The first portion of this instruction charges defendant with having assaulted Spinks with a loaded pistol. He was prosecuted for murder, and not for an assault. For aught that appears in the remaining portion of said instruction, the defendant may not have intentionally shot deceased, etc. In defining second degree murder, the jury should have been required to find, in substance, that defendant wilfully, premeditatedly and of his malice aforethought, shot and killed Irving Spinks, etc. The instruction, as given, has been condemned by many decisions of this court, and so far as we are advised has been sustained in none. [State v. Murphy, 292 Mo. l.c. 292; State v. Emory, 246 S.W. (Mo.) l.c. 951; State v. Gallagher, 222 S.W. (Mo.) l.c. 467; State v. Conley, 255 Mo. l.c. 187, 194; State v. Clay, 201 Mo. l.c. 681, 686; State v. Birks, 199 Mo. 263; State v. Woodward, 191 Mo. l.c. 627; State v. Williams, 184 Mo. l.c. 263; State v. Privitt, 175 Mo. 215, 223; State v. Bauerle, 145 Mo. l.c. 18 et seq.; State v. Arnewine, 126 Mo. l.c. 572; State v. Moxley,115 Mo. 644; State v. Green, 111 Mo. l.c. 588.]

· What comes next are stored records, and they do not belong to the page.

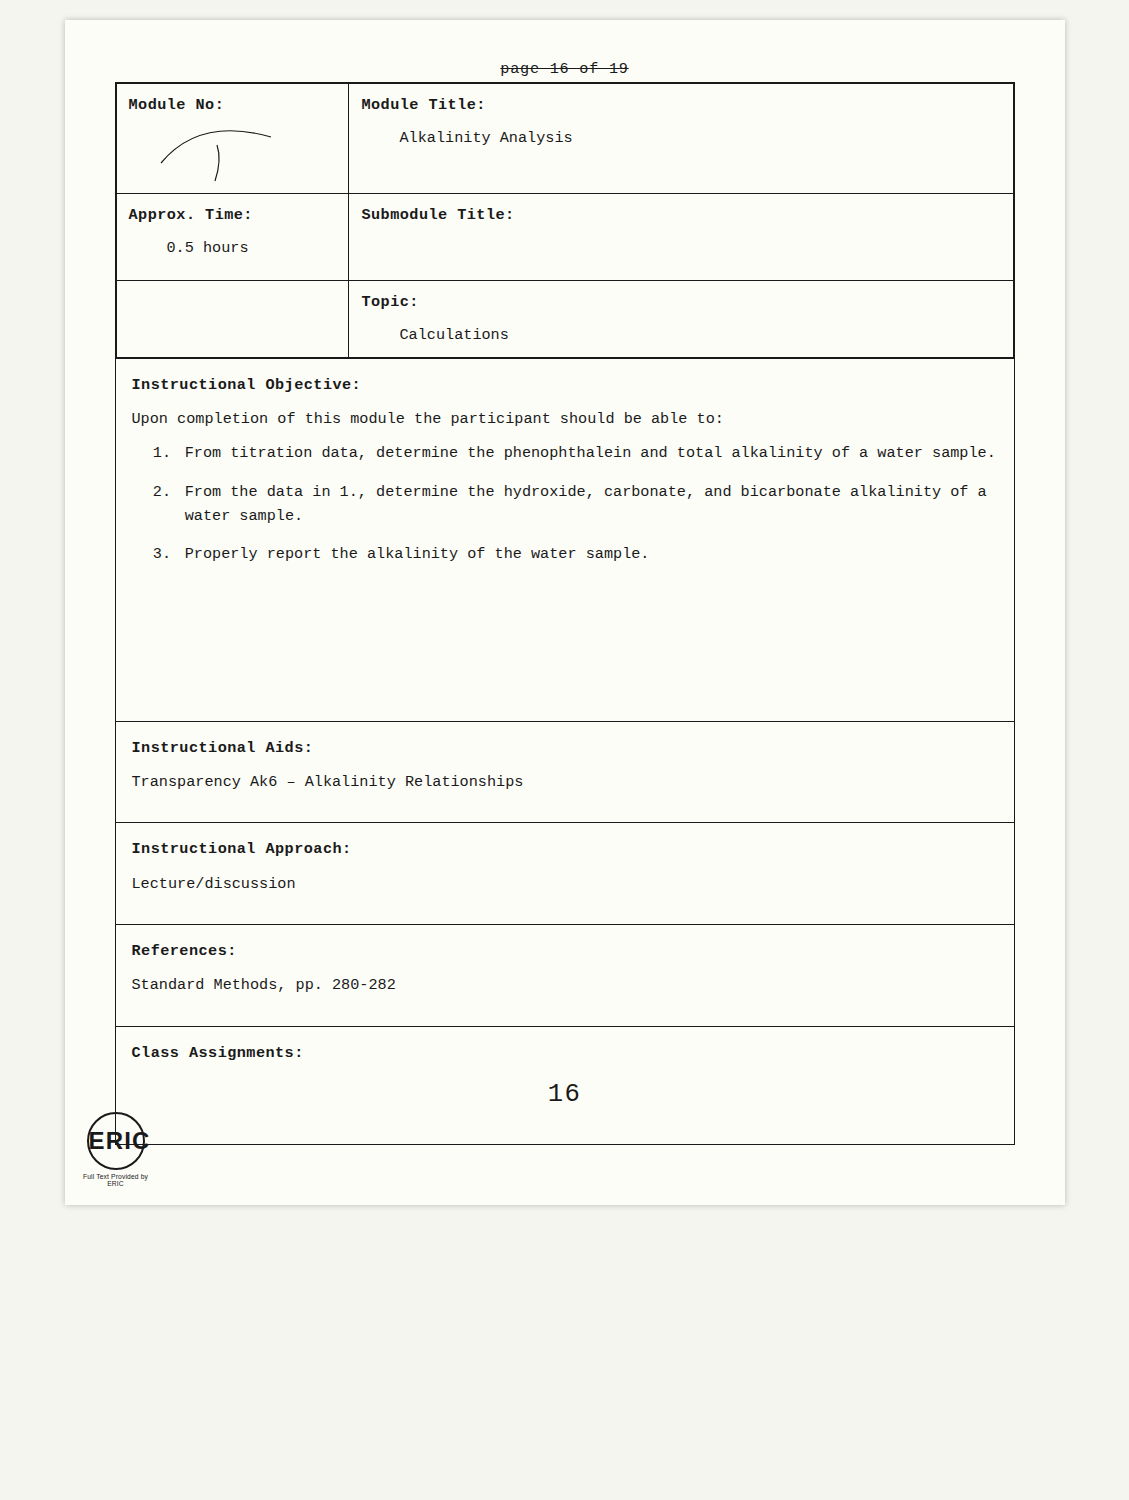page 16 of 19
| Module No: | Module Title: Alkalinity Analysis |
| Approx. Time: 0.5 hours | Submodule Title: |
| | Topic: Calculations |
Instructional Objective:
Upon completion of this module the participant should be able to:
From titration data, determine the phenophthalein and total alkalinity of a water sample.
From the data in 1., determine the hydroxide, carbonate, and bicarbonate alkalinity of a water sample.
Properly report the alkalinity of the water sample.
Instructional Aids:
Transparency Ak6 – Alkalinity Relationships
Instructional Approach:
Lecture/discussion
References:
Standard Methods, pp. 280-282
Class Assignments:
16
ERIC
Full Text Provided by ERIC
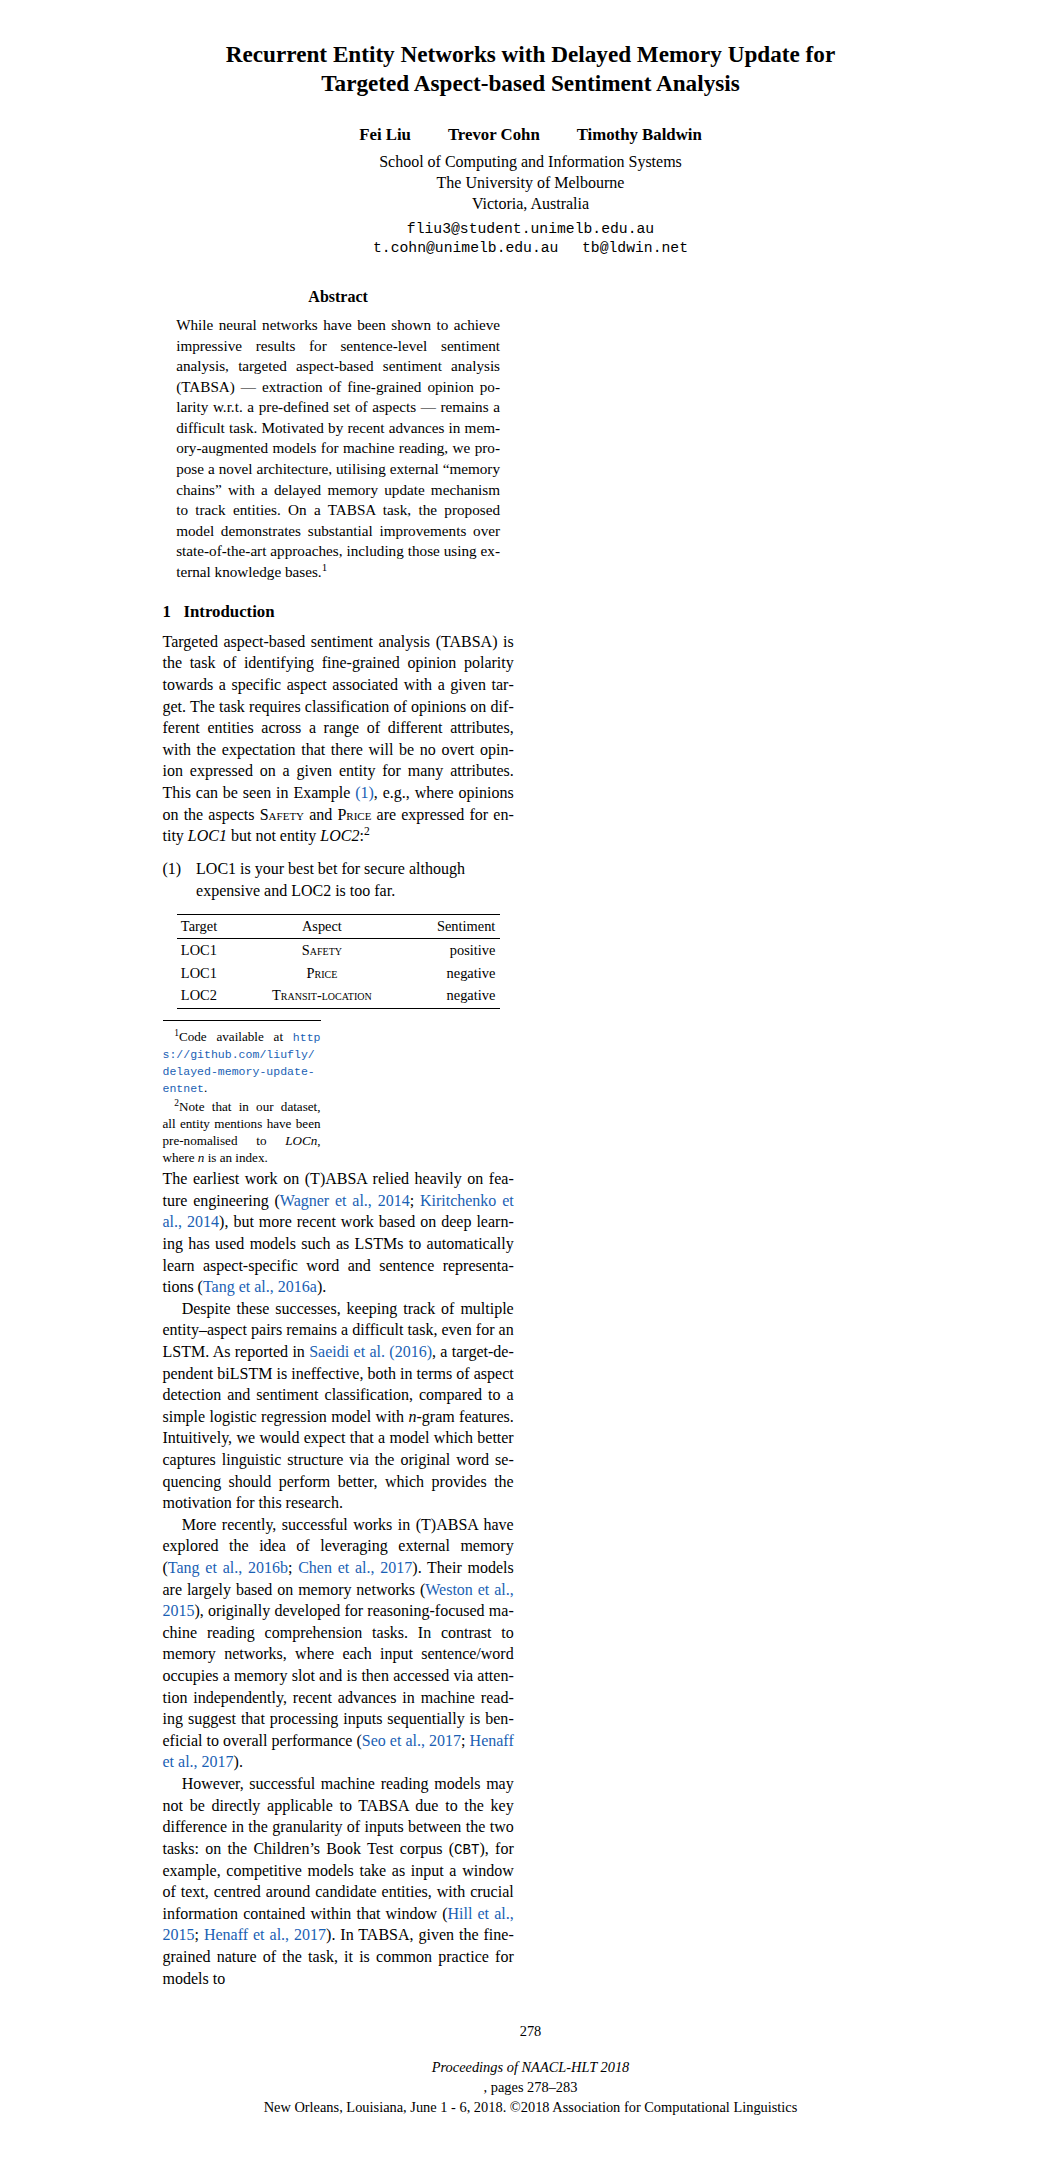Recurrent Entity Networks with Delayed Memory Update for
Targeted Aspect-based Sentiment Analysis
Fei Liu Trevor Cohn Timothy Baldwin
School of Computing and Information Systems
The University of Melbourne
Victoria, Australia
fliu3@student.unimelb.edu.au
t.cohn@unimelb.edu.au tb@ldwin.net
Abstract
While neural networks have been shown to achieve impressive results for sentence-level sentiment analysis, targeted aspect-based sentiment analysis (TABSA) — extraction of fine-grained opinion polarity w.r.t. a pre-defined set of aspects — remains a difficult task. Motivated by recent advances in memory-augmented models for machine reading, we propose a novel architecture, utilising external “memory chains” with a delayed memory update mechanism to track entities. On a TABSA task, the proposed model demonstrates substantial improvements over state-of-the-art approaches, including those using external knowledge bases.1
1 Introduction
Targeted aspect-based sentiment analysis (TABSA) is the task of identifying fine-grained opinion polarity towards a specific aspect associated with a given target. The task requires classification of opinions on different entities across a range of different attributes, with the expectation that there will be no overt opinion expressed on a given entity for many attributes. This can be seen in Example (1), e.g., where opinions on the aspects Safety and Price are expressed for entity LOC1 but not entity LOC2:2
(1) LOC1 is your best bet for secure although expensive and LOC2 is too far.
| Target | Aspect | Sentiment |
| --- | --- | --- |
| LOC1 | Safety | positive |
| LOC1 | Price | negative |
| LOC2 | Transit-location | negative |
1Code available at https://github.com/liufly/delayed-memory-update-entnet.
2Note that in our dataset, all entity mentions have been pre-nomalised to LOCn, where n is an index.
The earliest work on (T)ABSA relied heavily on feature engineering (Wagner et al., 2014; Kiritchenko et al., 2014), but more recent work based on deep learning has used models such as LSTMs to automatically learn aspect-specific word and sentence representations (Tang et al., 2016a).
Despite these successes, keeping track of multiple entity–aspect pairs remains a difficult task, even for an LSTM. As reported in Saeidi et al. (2016), a target-dependent biLSTM is ineffective, both in terms of aspect detection and sentiment classification, compared to a simple logistic regression model with n-gram features. Intuitively, we would expect that a model which better captures linguistic structure via the original word sequencing should perform better, which provides the motivation for this research.
More recently, successful works in (T)ABSA have explored the idea of leveraging external memory (Tang et al., 2016b; Chen et al., 2017). Their models are largely based on memory networks (Weston et al., 2015), originally developed for reasoning-focused machine reading comprehension tasks. In contrast to memory networks, where each input sentence/word occupies a memory slot and is then accessed via attention independently, recent advances in machine reading suggest that processing inputs sequentially is beneficial to overall performance (Seo et al., 2017; Henaff et al., 2017).
However, successful machine reading models may not be directly applicable to TABSA due to the key difference in the granularity of inputs between the two tasks: on the Children’s Book Test corpus (CBT), for example, competitive models take as input a window of text, centred around candidate entities, with crucial information contained within that window (Hill et al., 2015; Henaff et al., 2017). In TABSA, given the fine-grained nature of the task, it is common practice for models to
278
Proceedings of NAACL-HLT 2018
, pages 278–283
New Orleans, Louisiana, June 1 - 6, 2018. ©2018 Association for Computational Linguistics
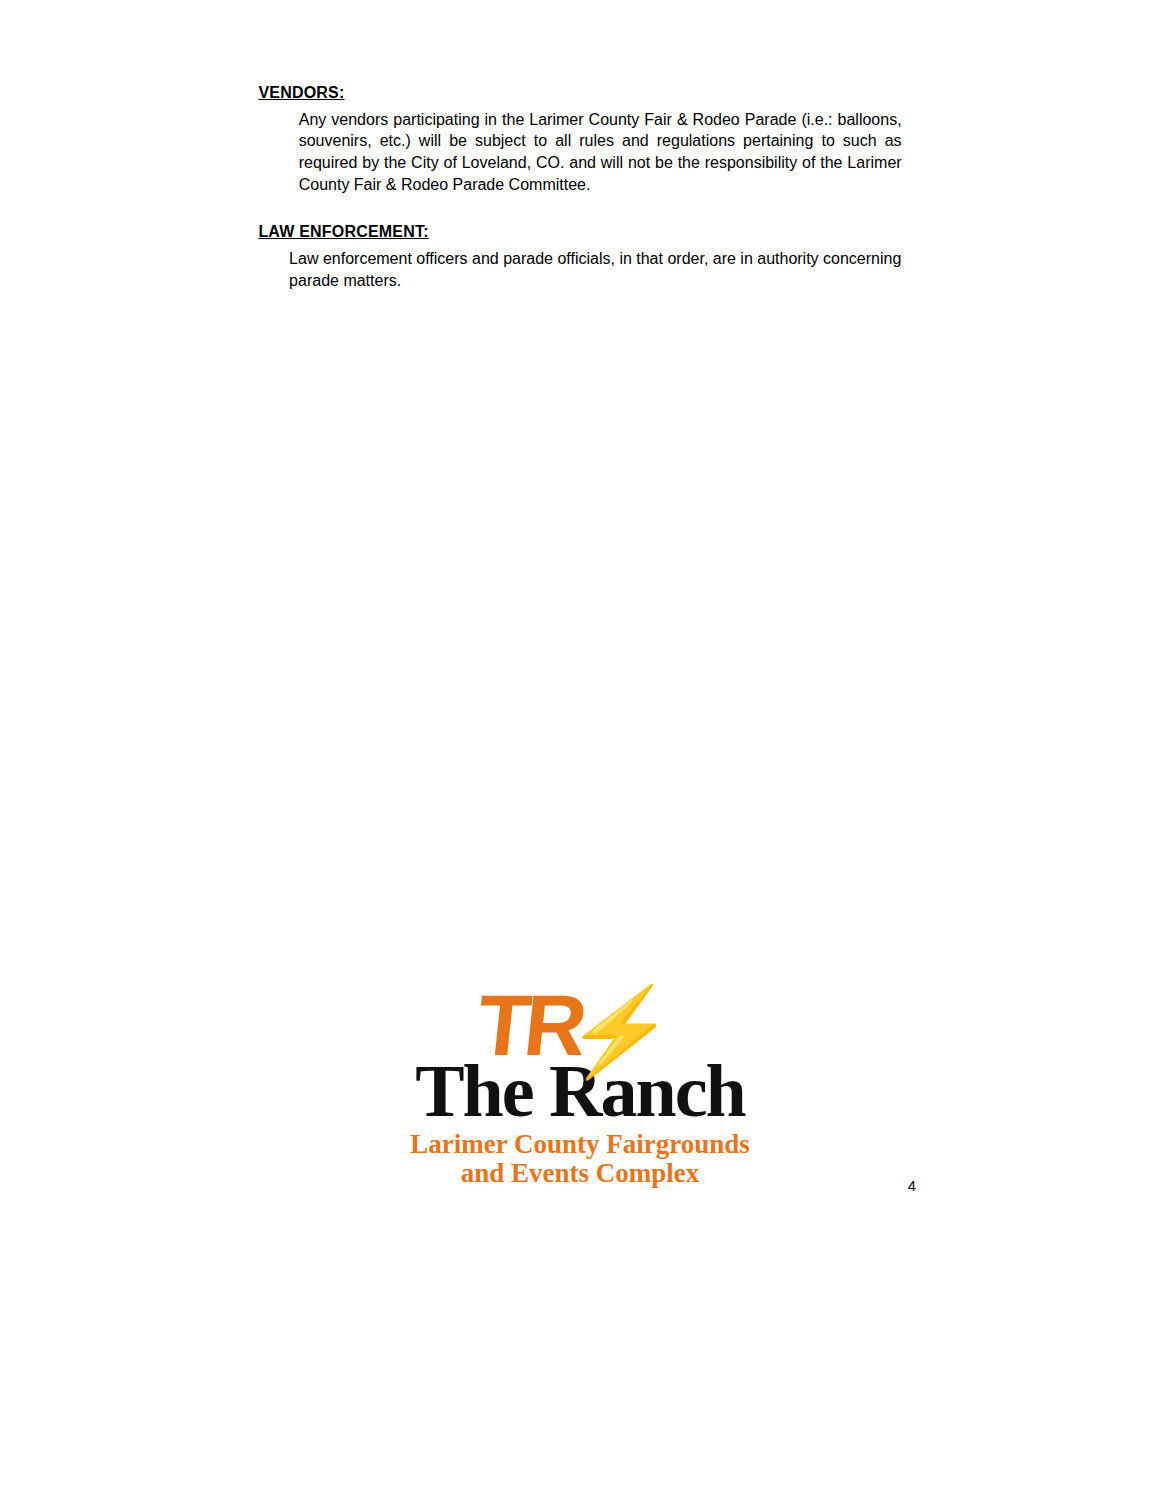VENDORS:
Any vendors participating in the Larimer County Fair & Rodeo Parade (i.e.: balloons, souvenirs, etc.) will be subject to all rules and regulations pertaining to such as required by the City of Loveland, CO. and will not be the responsibility of the Larimer County Fair & Rodeo Parade Committee.
LAW ENFORCEMENT:
Law enforcement officers and parade officials, in that order, are in authority concerning parade matters.
TR⚡
The Ranch
Larimer County Fairgrounds
and Events Complex
4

In State v. Bauerle, 145 Mo. l.c. 18, the following instruction was held to be proper in a case of this character;

"The court instructs the jury that if you believe and find from the evidence in this cause, beyond a reasonable doubt, that the defendant, at the County of Lafayette and State of Missouri, on or about the 26th day of April, 1896, willfully, premeditatedly and of his malice aforethought shot and killed one Amelia Bauerle, but without deliberation, you will find the defendant guilty of murder in the second degree and will assess his punishment at imprisonment in the penitentiary for a term of not less than ten years."

This instruction just quoted has been expressly approved in State v. Murphy, 292 Mo. l.c. 292; State *437 v. Emory, 246 S.W. (Mo.) l.c. 951, and State v. Gallagher, 222 S.W. (Mo.) l.c. 467. On a re-trial of the case, the main instruction relating to second-degree murder should follow in form, or substance, the principle of law contained in the above quoted instruction.

IV. On the trial of these cases where numerous instructions are asked, it would be well to have the same separately numbered.

We do not deem it necessary to pass upon any of the other questions raised in the case. On account of the errors heretofore pointed out, the cause is reversed and remanded for a new trial.Higbee, C., concurs.






Addendum

The foregoing opinion of RAILEY, C., is adopted as the opinion of the court. All of the judges concur, except Walker, J., absent.